# I think I made a Mistake....



## working_together (Oct 16, 2011)

I can't stop crying since I got home from work. I find returning to work full time a real challenge. My kids haven't adjusted, I'm exhausted, they are as well.

I took a job an hour a way (what was I thinking), I had to hire a babysitter for two hours in the am, and two hours in the pm, and the gas is costing me a fortune. If the job was easy, I'd say "ok, I can deal", but it's a really stressful job (child welfare), and I can't seem to retain everything....then I realized that I probably took a job too soon after my separation (which was Feb.), I thought I was ready, and now....I'm in a fvcking mess. I don't even enjoy the job much.

I need some help figuring out what I should do? I nodded off in a meeting, and my supervisor found out...not good.

I think we needed another couple of months to adjust to our new situation, being a single mother is obviously new to me, and at times I'm overwhelmed.

sucks


----------



## aug (Aug 21, 2011)

Do you think you may be going thru one of the stages of grieving?


----------



## lamaga (May 8, 2012)

OK, I think you need to go to your supervisor now. Sit down and tell her an edited version of what you told us -- that you are exhausted because of your personal upheaval. That you are 100% committed to the job, but you realize you have not been showing your best side. (I know you don't like the job, but this is not the time to say that.)

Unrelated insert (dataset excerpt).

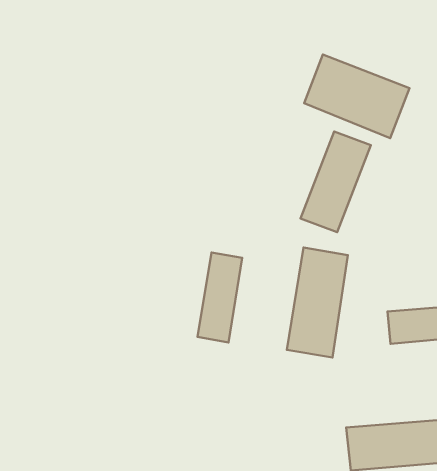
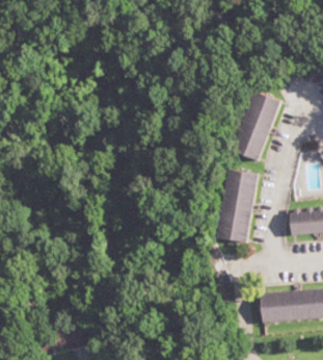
building: [304,55,409,138] -> none
building: [198,253,242,342] -> none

Can you negotiate maybe a 35-hr week? Maybe a couple of days off this week or next week? You can't think straight when you are this stressed, and since you've realized that your bosses know, you might as well come clean with them and ask for some accommodation. Beats getting fired.


----------



## samyeagar (May 14, 2012)

I tried to hold off as long as I could before telling my management. I ave a vey strong work ethic, and have never really let my life outside the office affect my work, but my seperation has caused some issues, and I let them know before the impact was noticable, just so they would have an idea. Of course, I did not go into all the details, just assured them that I was not in danger of being arested or anything, and they have been great working with me.

This is only temporary. Things will get better.


----------



## working_together (Oct 16, 2011)

Phew, things did get better, that was a horrible day, my daughter wouldn't go to school etc.

I did tell my supervisor a little of my sitch. That they're adjusting, and I'm adjusting to everything as a single mom.

Hopefully I don't get fired....


----------



## warlock07 (Oct 28, 2011)

Good to see that things are getting better working....


----------